> **PROBLEM TO WORK ON**
Replace "kostenlos" with "gebührenfrei" in the lines from the start of the items through the line containing "T 142 – vertraulich", and give those lines again with nothing else changed.

> **SOURCE DATA**

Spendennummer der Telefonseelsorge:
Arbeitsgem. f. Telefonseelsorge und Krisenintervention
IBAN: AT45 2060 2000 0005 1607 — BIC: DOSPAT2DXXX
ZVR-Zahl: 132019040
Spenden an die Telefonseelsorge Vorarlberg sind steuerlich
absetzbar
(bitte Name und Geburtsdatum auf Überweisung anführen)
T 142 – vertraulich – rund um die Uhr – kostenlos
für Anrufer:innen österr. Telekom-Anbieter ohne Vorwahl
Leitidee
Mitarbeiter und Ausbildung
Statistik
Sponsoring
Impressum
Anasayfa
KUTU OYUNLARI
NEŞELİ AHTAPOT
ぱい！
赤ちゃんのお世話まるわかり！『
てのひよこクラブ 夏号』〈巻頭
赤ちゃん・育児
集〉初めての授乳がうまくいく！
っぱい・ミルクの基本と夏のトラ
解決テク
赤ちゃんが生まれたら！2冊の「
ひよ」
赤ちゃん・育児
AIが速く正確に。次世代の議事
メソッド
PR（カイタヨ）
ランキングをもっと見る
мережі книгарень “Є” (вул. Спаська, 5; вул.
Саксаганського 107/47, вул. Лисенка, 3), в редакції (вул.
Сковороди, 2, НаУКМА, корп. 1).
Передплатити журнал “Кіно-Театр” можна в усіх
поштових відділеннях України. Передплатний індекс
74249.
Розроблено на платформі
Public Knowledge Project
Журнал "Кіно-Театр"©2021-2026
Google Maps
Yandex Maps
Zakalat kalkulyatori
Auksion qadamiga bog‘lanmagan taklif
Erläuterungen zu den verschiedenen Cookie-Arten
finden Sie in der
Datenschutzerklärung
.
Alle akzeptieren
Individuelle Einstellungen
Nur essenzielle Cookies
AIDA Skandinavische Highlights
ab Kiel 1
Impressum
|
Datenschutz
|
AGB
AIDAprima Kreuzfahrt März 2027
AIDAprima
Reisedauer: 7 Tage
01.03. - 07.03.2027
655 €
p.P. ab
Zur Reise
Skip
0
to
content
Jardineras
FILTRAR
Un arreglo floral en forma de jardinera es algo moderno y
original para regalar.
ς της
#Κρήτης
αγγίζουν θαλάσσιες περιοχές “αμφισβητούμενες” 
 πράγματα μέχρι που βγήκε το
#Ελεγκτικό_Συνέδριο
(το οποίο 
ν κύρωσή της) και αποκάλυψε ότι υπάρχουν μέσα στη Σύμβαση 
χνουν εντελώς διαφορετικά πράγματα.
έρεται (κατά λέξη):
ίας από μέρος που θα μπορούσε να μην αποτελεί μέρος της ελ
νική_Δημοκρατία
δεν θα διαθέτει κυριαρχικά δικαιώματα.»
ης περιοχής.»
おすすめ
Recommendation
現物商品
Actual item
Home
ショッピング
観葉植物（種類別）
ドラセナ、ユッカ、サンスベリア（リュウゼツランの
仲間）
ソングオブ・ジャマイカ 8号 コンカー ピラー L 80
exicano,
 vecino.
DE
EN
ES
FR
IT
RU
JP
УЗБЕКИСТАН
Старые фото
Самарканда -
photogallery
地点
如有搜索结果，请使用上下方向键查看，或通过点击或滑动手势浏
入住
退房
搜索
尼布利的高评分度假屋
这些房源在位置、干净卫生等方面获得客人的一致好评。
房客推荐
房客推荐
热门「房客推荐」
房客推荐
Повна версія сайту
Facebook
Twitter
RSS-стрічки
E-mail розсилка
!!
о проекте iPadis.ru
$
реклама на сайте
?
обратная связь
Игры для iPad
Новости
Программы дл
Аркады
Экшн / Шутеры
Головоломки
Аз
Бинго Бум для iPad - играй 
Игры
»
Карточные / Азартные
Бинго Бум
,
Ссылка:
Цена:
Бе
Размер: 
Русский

> **OUTPUT OF THE TASK**
Spendennummer der Telefonseelsorge:
Arbeitsgem. f. Telefonseelsorge und Krisenintervention
IBAN: AT45 2060 2000 0005 1607 — BIC: DOSPAT2DXXX
ZVR-Zahl: 132019040
Spenden an die Telefonseelsorge Vorarlberg sind steuerlich
absetzbar
(bitte Name und Geburtsdatum auf Überweisung anführen)
T 142 – vertraulich – rund um die Uhr – gebührenfrei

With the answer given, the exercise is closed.